Rajiv Diptee, from the Supermarkets Association of Trinidad and Tobago, said that while supermarkets were dealing with the various effects caused by Covid-19, it was further exacerbated by the conflict in Ukraine, which is disrupting grocery chains. supply, as well as the problem of access to currencies. .

“The volatility of food prices is very uncertain, given that we have no idea when the war will end, and this is a major concern. Russia and Ukraine account for 30% of the world’s wheat supply,” he said.

Diptee pointed out that the Ministry of Trade and Industry said last week that the government was implementing a $500 million agricultural stimulus package, and the association hopes projects have already been identified to create import substitution of some kind.

“We look forward to learning more about this, as it is something the association has said is essential to reducing our reliance on imports. We also expect to see more constraints on the supply chain. for the rest of the year, so this government decision needs to be made as soon as possible,” Diptee remarked.

Last Wednesday, the price of a basket of 118 basic food items increased by 9.7% between February 2020 and February 2022, according to a comprehensive assessment by the Consumer Division of the Ministry of Trade and Industry.

The ministry pointed out that rising wheat prices will have a domino effect on the price of grain, animal feed, poultry and dairy products. And he said the two local flour producing houses were receiving stock, and further shipments (at higher prices) were due to arrive. These companies will review over the next few months whether price increases may be necessary.

The ministry said its Consumer Division estimated that locally the price of flour increased by 16% over the period from February 2020 to February 2022.

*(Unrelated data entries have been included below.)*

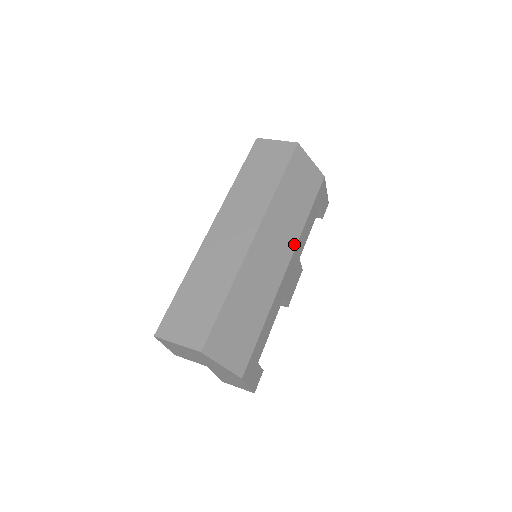
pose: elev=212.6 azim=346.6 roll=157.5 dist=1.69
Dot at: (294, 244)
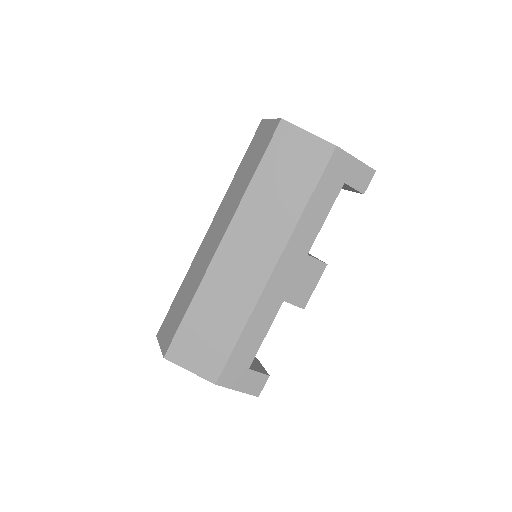
Dot at: (283, 242)
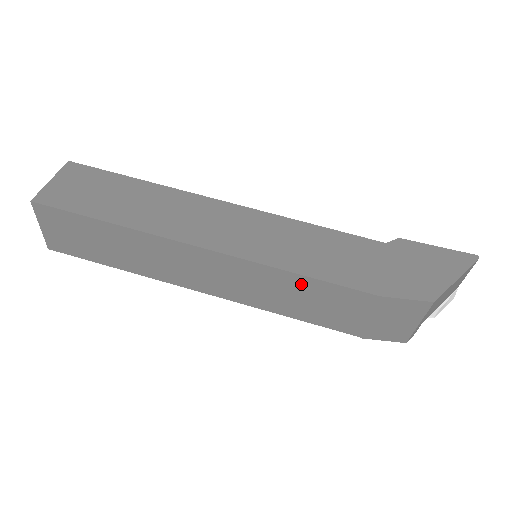
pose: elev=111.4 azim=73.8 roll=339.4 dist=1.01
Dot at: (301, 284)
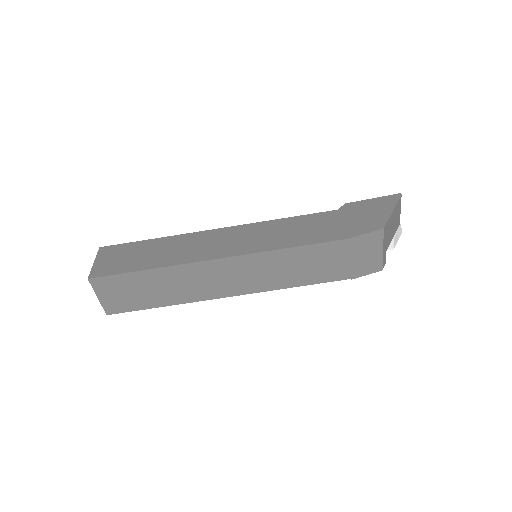
Dot at: (294, 255)
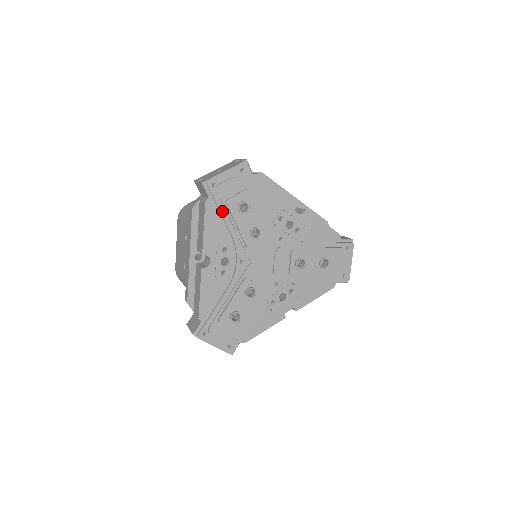
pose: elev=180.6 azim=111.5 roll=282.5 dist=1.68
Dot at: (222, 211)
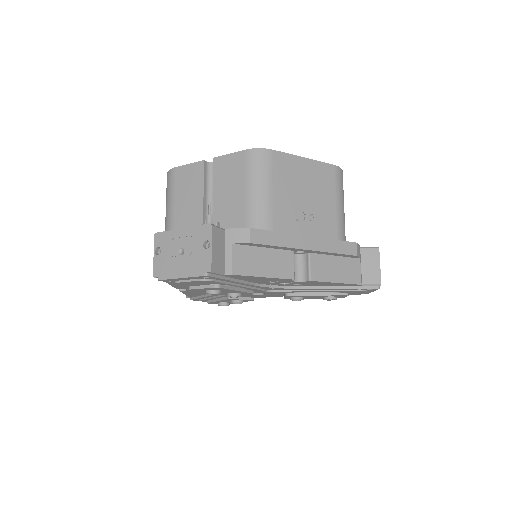
Dot at: occluded
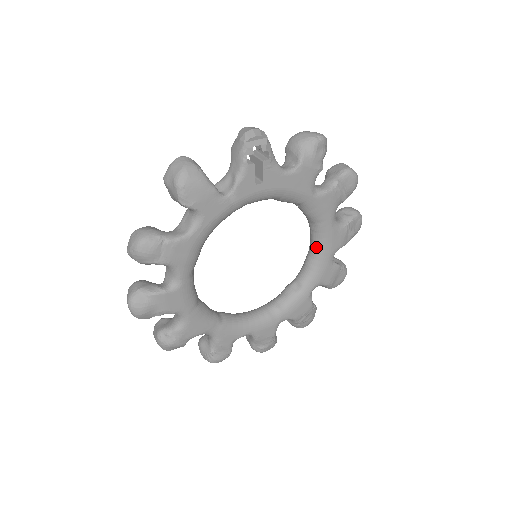
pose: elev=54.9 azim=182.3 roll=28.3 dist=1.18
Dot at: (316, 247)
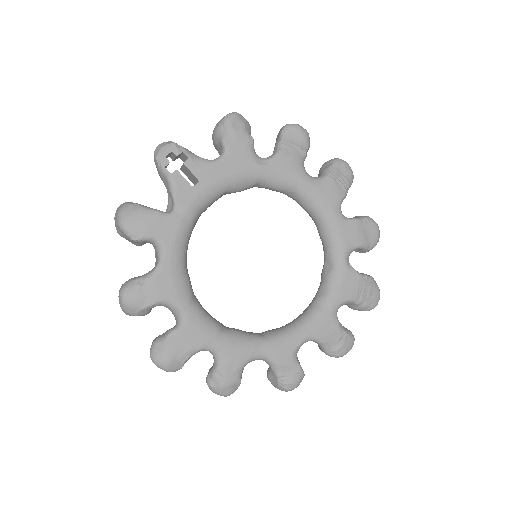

Also last Friday, the Central Statistics Office (CSO) reported that the retail food and non-alcoholic beverage price index increased by 127% between December 2021 and 128.1 in January 2022. It noted that significant contributor to this increase was the general upward movement in the prices of fresh caritas, whole milk powder, parboiled rice, white flour, fresh trevally, carrots, eddoes, snacks, other chilled or frozen chicken (in pieces) and cucumber.

However, the full impact of these price increases was offset by the general price reduction of tomatoes, pumpkin, chives, other fruit drinks (not orange), fresh beef, beef steak, fresh beef, soft drinks, potatoes, apples and salted pigtails.